I was struck in a building. I am member 1628 of LSESSI (Lightning Strike and Electrical Shock Survivors International.) I have been talked to about possible TV publications, but haven't done anything yet. I am literally the only member getting better in the manner I am and I think it is strictly due to my ability to be stubborn, coupled with a understanding of how the body works, and organic/supplement healing. The others that I talk to regularly (almost daily) that I met in the group suffer greatly, with the issues running the gambit. Some recover, some don't, very similar to how boats are damaged.

I guess what I am saying is this: Worry about something else. The chances are you wont suffer a strike to the boat. And if you do, pray you aren't on it (TRUST ME......IT IS PAINFUL) and maybe you will get by with little damages. Otherwise, Insurance is a good option for sure, and hopefully they will pay to fix it. The money you spend on the systems to help will be better spent as a deductable, since if it happens once it probably wont happen again.

Just my opinion based on experiences and a giant stack of books on the theories and such of lightning....... After my strike, and when my brain returned enough, I studied lightning........ With no good doctors I had to know what was happening to me. From what I learned on the preventative side is to just not be in the situation to begin with......... BUT  I was indoors. My circumstance made me lucky, VERY lucky.

Keep a boat indoors with the mast down and such and dont use it and the chances of being struck by lightning are pretty low.

Mac
Former Harbor Master/Boat Tech, Certified in West System, Interlux, and Harken products.
Worked on ALL aspects of the sailboat, 17 years experience.
"I wanted freedom, open air and adventure. I found it on the sea."
-Alaine Gerbault.

HeaveToo

Døyr fe, døyr frender
Døyr sjølv det sama
men ordet om deg aldreg døyr
vinn du et gjetord gjevt

skip1930

There is a stainless steel 'fuzzy' thing that can or may dissipate a lightening bolt.

Just figure that a direct strike will blow through the whole boat ... generally fracturing the fiberglass hull and putting the boat on  the bottom.

Let's say 60 million tiny pin holes and very weak fiberglass structure that won't hold back the water.

And if anybody in the crew survives and was not touching any metal boat pieces during the strike they should consider them selves darn lucky.

For a CP-19, I dreamed up a top'O-mast strike with a 'O' size copper wire from the back stay and down to the chain plate, and turned down the transom and into the water and follow the glued on wire down the keel bulge and finally to my KEEL BOOT glued to the bottom of my keel flat.

The result?
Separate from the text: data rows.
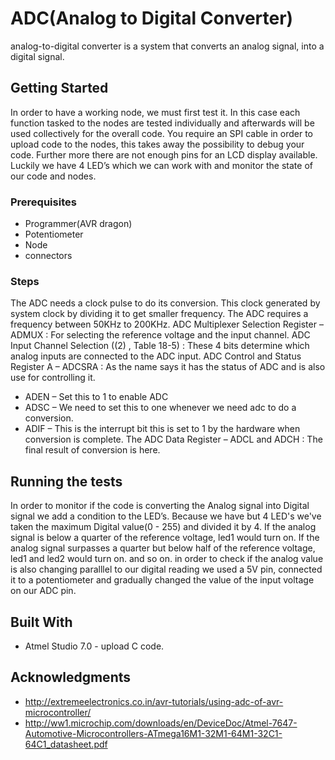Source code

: # ADC(Analog to Digital Converter)
 analog-to-digital converter is a system that converts an analog signal, into a digital signal. 


## Getting Started

In order to have a working node, we must first test it.
In this case each function tasked to the nodes are tested individually and afterwards will be used collectively for the overall code.
You require an SPI cable in order to upload code to the nodes, this takes away the possibility to debug your code. 
Further more there are not enough pins for an LCD display available. 
Luckily we have 4 LED’s which we can work with and monitor the state of our code and nodes.



### Prerequisites

* Programmer(AVR dragon)
* Potentiometer
* Node
* connectors


### Steps

The ADC needs a clock pulse to do its conversion. 
This clock generated by system clock by dividing it to get smaller frequency. 
The ADC requires a frequency between 50KHz to 200KHz.
ADC Multiplexer Selection Register – ADMUX : For selecting the reference voltage and the input channel.
ADC Input Channel Selection ((2) , Table 18-5) : These 4 bits determine which analog inputs are connected to the ADC input.
ADC Control and Status Register A – ADCSRA : As the name says it has the status of ADC and is also use for controlling it.
* ADEN – Set this to 1 to enable ADC
* ADSC – We need to set this to one whenever we need adc to do a conversion.
* ADIF – This is the interrupt bit this is set to 1 by the hardware when conversion is complete. 
The ADC Data Register – ADCL and ADCH : The final result of conversion is here.




## Running the tests

In order to monitor if the code is converting the Analog signal into Digital signal we add a condition to the LED’s. 
Because we have but 4 LED's we've taken the maximum Digital value(0 - 255) and divided it by 4.
If the analog signal is below a quarter of the reference voltage, led1 would turn on.
If the analog signal surpasses a quarter but below half of the reference voltage, led1 and led2 would turn on.
and so on.
in order to check if the analog value is also changing paralllel to our digital reading we used a 5V pin, 
connected it to a potentiometer and gradually changed the value of the input voltage on our ADC pin.


## Built With

* Atmel Studio 7.0 - upload C code.



## Acknowledgments

* http://extremeelectronics.co.in/avr-tutorials/using-adc-of-avr-microcontroller/
* http://ww1.microchip.com/downloads/en/DeviceDoc/Atmel-7647-Automotive-Microcontrollers-ATmega16M1-32M1-64M1-32C1-64C1_datasheet.pdf
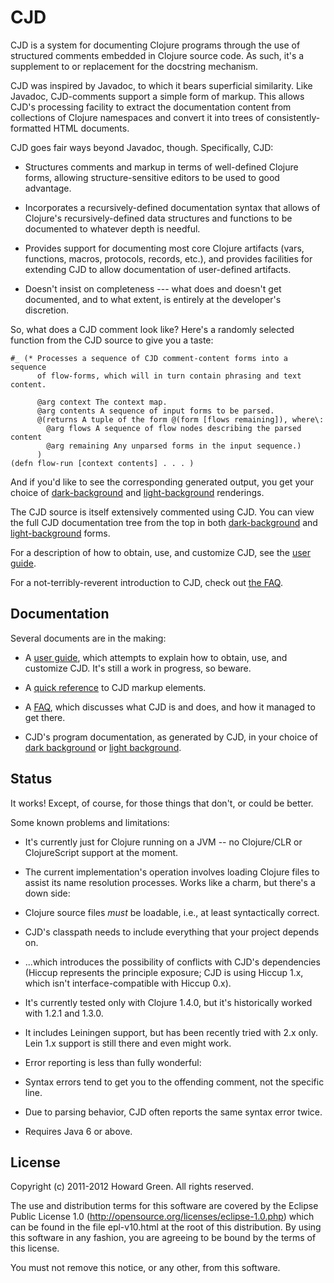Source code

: # CJD

CJD is a system for documenting Clojure programs through the use of structured 
comments embedded in Clojure source code. As such, it's a supplement to or replacement
for the docstring mechanism. 

CJD was inspired by Javadoc, to which it bears superficial similarity. Like Javadoc,
CJD-comments support a simple form of markup. This allows CJD's processing facility
to extract the documentation content from collections of Clojure namespaces and convert 
it into trees of consistently-formatted HTML documents. 

CJD goes fair ways beyond Javadoc, though. Specifically, CJD: 

* Structures comments and markup in terms of well-defined Clojure forms, allowing 
structure-sensitive editors to be used to good advantage.

* Incorporates a recursively-defined documentation syntax that allows 
of Clojure's recursively-defined data structures and functions 
to be documented to whatever depth is needful.

* Provides support for documenting most core Clojure artifacts (vars, functions,
macros, protocols, records, etc.), and provides facilities for extending CJD to
allow documentation of user-defined artifacts.  

* Doesn't insist on completeness --- what does and doesn't get documented,
and to what extent, is entirely at the developer's discretion.

So, what does a CJD comment look like? Here's a randomly selected function
from the CJD source to give you a taste:

	#_ (* Processes a sequence of CJD comment-content forms into a sequence 
	      of flow-forms, which will in turn contain phrasing and text content.
	      
	      @arg context The context map.
	      @arg contents A sequence of input forms to be parsed.
	      @(returns A tuple of the form @(form [flows remaining]), where\: 
	        @arg flows A sequence of flow nodes describing the parsed content
	        @arg remaining Any unparsed forms in the input sequence.)
	      )
	(defn flow-run [context contents] . . . )

And if you'd like to see the corresponding generated output, you get your choice of
[dark-background](http://greenh.github.com/CJD/doc/dark/cjd.parser.html#flow-run) and
[light-background](http://greenh.github.com/CJD/doc/dark/cjd.parser.html#flow-run)
renderings.

The CJD source is itself extensively commented using CJD. You can view the full CJD 
documentation tree 
from the top in both [dark-background](http://greenh.github.com/CJD/doc/dark/index.html) 
and [light-background](http://greenh.github.com/CJD/doc/light/index.html) forms.

For a description of how to obtain, use, and customize CJD, see the
 [user guide](http://greenh.github.com/CJD/doc/User.html).

For a not-terribly-reverent introduction to CJD, 
check out [the FAQ](http://greenh.github.com/CJD/doc/FAQ.html).

## Documentation
Several documents are in the making:

* A [user guide](http://greenh.github.com/CJD/doc/User.html), which attempts to explain 
how to obtain, use, and customize CJD. It's still a work in progress, so beware.

* A [quick reference](http://greenh.github.com/CJD/doc/QuickRef.html) to CJD markup
elements. 

* A [FAQ](http://greenh.github.com/CJD/doc/FAQ.html), which discusses 
what CJD is and does, and how it managed to get there.

* CJD's program documentation, as generated by CJD, in your choice of 
[dark background](http://greenh.github.com/CJD/doc/dark/index.html) or 
[light background](http://greenh.github.com/CJD/doc/light/index.html).

## Status

It works! Except, of course, for those things that don't, or could be better.
 
Some known problems and limitations:

* It's currently just for Clojure running on a JVM -- no Clojure/CLR or 
ClojureScript support at the moment.

* The current implementation's operation involves loading Clojure files to assist 
its name resolution processes. Works like a charm, but there's a down side: 

 + Clojure source files _must_ be loadable, i.e., at least syntactically correct.
 
 + CJD's classpath needs to include everything that your project depends on.
 
 + ...which introduces the possibility of conflicts with CJD's dependencies 
(Hiccup represents the principle exposure; CJD is using Hiccup 1.x, which isn't
interface-compatible with Hiccup 0.x). 

* It's currently tested only with Clojure 1.4.0, but it's historically worked 
with 1.2.1 and 1.3.0.

* It includes Leiningen support, but has been recently tried with 2.x only. 
Lein 1.x support is still there and even might work.

* Error reporting is less than fully wonderful:

 + Syntax errors tend to get you to the offending comment, not the specific line.
 
 + Due to parsing behavior, CJD often reports the same syntax error twice.


* Requires Java 6 or above.


 
## License

Copyright (c) 2011-2012 Howard Green. All rights reserved.
            
The use and distribution terms for this software are covered by the
Eclipse Public License 1.0 (http://opensource.org/licenses/eclipse-1.0.php)
which can be found in the file epl-v10.html at the root of this distribution.
By using this software in any fashion, you are agreeing to be bound by
the terms of this license.
 
You must not remove this notice, or any other, from this software.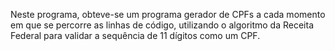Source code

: Neste programa, obteve-se um programa gerador de CPFs a cada momento em que se percorre as linhas de código, 
utilizando o algoritmo da Receita Federal para validar a sequência de 11 dígitos como um CPF.
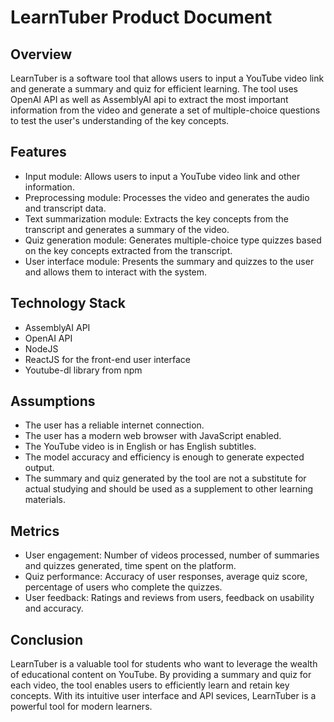 # LearnTuber Product Document

## Overview

LearnTuber is a software tool that allows users to input a YouTube video link and generate a summary and quiz for efficient learning. The tool uses OpenAI API as well as AssemblyAI api to extract the most important information from the video and generate a set of multiple-choice questions to test the user's understanding of the key concepts.

## Features

- Input module: Allows users to input a YouTube video link and other information.
- Preprocessing module: Processes the video and generates the audio and transcript data.
- Text summarization module: Extracts the key concepts from the transcript and generates a summary of the video.
- Quiz generation module: Generates multiple-choice type quizzes based on the key concepts extracted from the transcript.
- User interface module: Presents the summary and quizzes to the user and allows them to interact with the system.

## Technology Stack

- AssemblyAI API
- OpenAI API
- NodeJS
- ReactJS for the front-end user interface
- Youtube-dl library from npm

## Assumptions

- The user has a reliable internet connection.
- The user has a modern web browser with JavaScript enabled.
- The YouTube video is in English or has English subtitles.
- The model accuracy and efficiency is enough to generate expected output.
- The summary and quiz generated by the tool are not a substitute for actual studying and should be used as a supplement to other learning materials.

## Metrics

- User engagement: Number of videos processed, number of summaries and quizzes generated, time spent on the platform.
- Quiz performance: Accuracy of user responses, average quiz score, percentage of users who complete the quizzes.
- User feedback: Ratings and reviews from users, feedback on usability and accuracy.

## Conclusion

LearnTuber is a valuable tool for students who want to leverage the wealth of educational content on YouTube. By providing a summary and quiz for each video, the tool enables users to efficiently learn and retain key concepts. With its intuitive user interface and API sevices, LearnTuber is a powerful tool for modern learners.

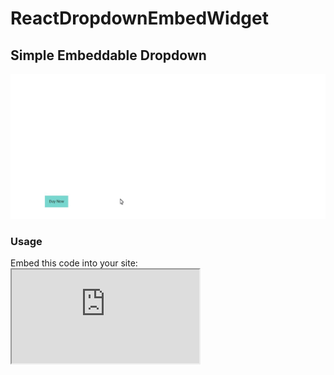 # ReactDropdownEmbedWidget
## Simple Embeddable Dropdown

![Alt Text](/media/EmbbededDropdownWidget.gif?raw=true)

### Usage

Embed this code into your site: 
    <iframe src="https://quizzical-ardinghelli-34139f.netlify.com/"></iframe>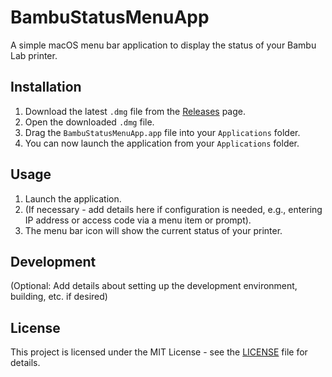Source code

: # BambuStatusMenuApp

A simple macOS menu bar application to display the status of your Bambu Lab printer.

## Installation

1.  Download the latest `.dmg` file from the [Releases](https://github.com/chandraaditya/bambu-bar/releases) page.
2.  Open the downloaded `.dmg` file.
3.  Drag the `BambuStatusMenuApp.app` file into your `Applications` folder.
4.  You can now launch the application from your `Applications` folder.

## Usage

1.  Launch the application.
2.  (If necessary - add details here if configuration is needed, e.g., entering IP address or access code via a menu item or prompt).
3.  The menu bar icon will show the current status of your printer.

## Development

(Optional: Add details about setting up the development environment, building, etc. if desired)

## License

This project is licensed under the MIT License - see the [LICENSE](LICENSE) file for details. 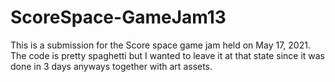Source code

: # ScoreSpace-GameJam13

This is a submission for the Score space game jam held on May 17, 2021.
The code is pretty spaghetti but I wanted to leave it at that state since it was done in 3 days anyways together with art assets.
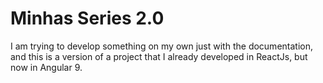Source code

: # Minhas Series 2.0

I am trying to develop something on my own just with the documentation, and this is a version of a project that I already developed in ReactJs, but now in Angular 9.
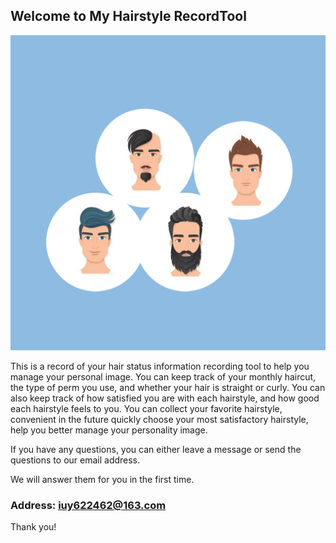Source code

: ## Welcome to My Hairstyle RecordTool

![Image](icon-1024.png)


This is a record of your hair status information recording tool to help you manage your personal image. You can keep track of your monthly haircut, the type of perm you use, and whether your hair is straight or curly. You can also keep track of how satisfied you are with each hairstyle, and how good each hairstyle feels to you. You can collect your favorite hairstyle, convenient in the future quickly choose your most satisfactory hairstyle, help you better manage your personality image.

If you have any questions, you can either leave a message or send the questions to our email address.

We will answer them for you in the first time.

### Address: iuy622462@163.com

Thank you!
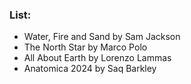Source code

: ### List:
- Water, Fire and Sand by Sam Jackson
- The North Star by Marco Polo
- All About Earth by Lorenzo Lammas
- Anatomica 2024 by Saq Barkley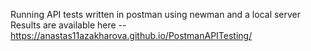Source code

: Running API tests written in postman using newman and a local server
Results are available here -- https://anastas11azakharova.github.io/PostmanAPITesting/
Still get a hole and sink.

Baruch Hashem! skip

relamb

Everything I've read on the subject just leads me to believe it's all chance.  On com-pacs however, the mast is stepped on deck, so there's no path straight down through the mast to the water, most likely the blast would travel down the shrouds and jump from the chainplates to the water.   The closest path on my CP16 and 23, which both had the flat plate aluminum rudders, would most likely be down the backstay, possibly through your wet head and arm on the tiller, and to that large submerged flat rudder plate.  So don't sit during a storm with your head close to the backstay and hang onto the tiller.  I'd get in the cabin or at least halfway between  the mast and the stays if practical.  Some people have suggested carrying jumper cables, clipping one end to the mast and dragging the other end overboard.  Instead, I have a short heavy cable with clips, and  just clip between the backstay and the rudder plate if I am in a serious lightning storm.  I hope if there's a strike it goes down the backstay to the rudder plate, and the only thing that happens is that I end up deaf.   ..but I can think of a lot worse ways to die than being on a boat at sea, so I don't worry too much about what I can't help.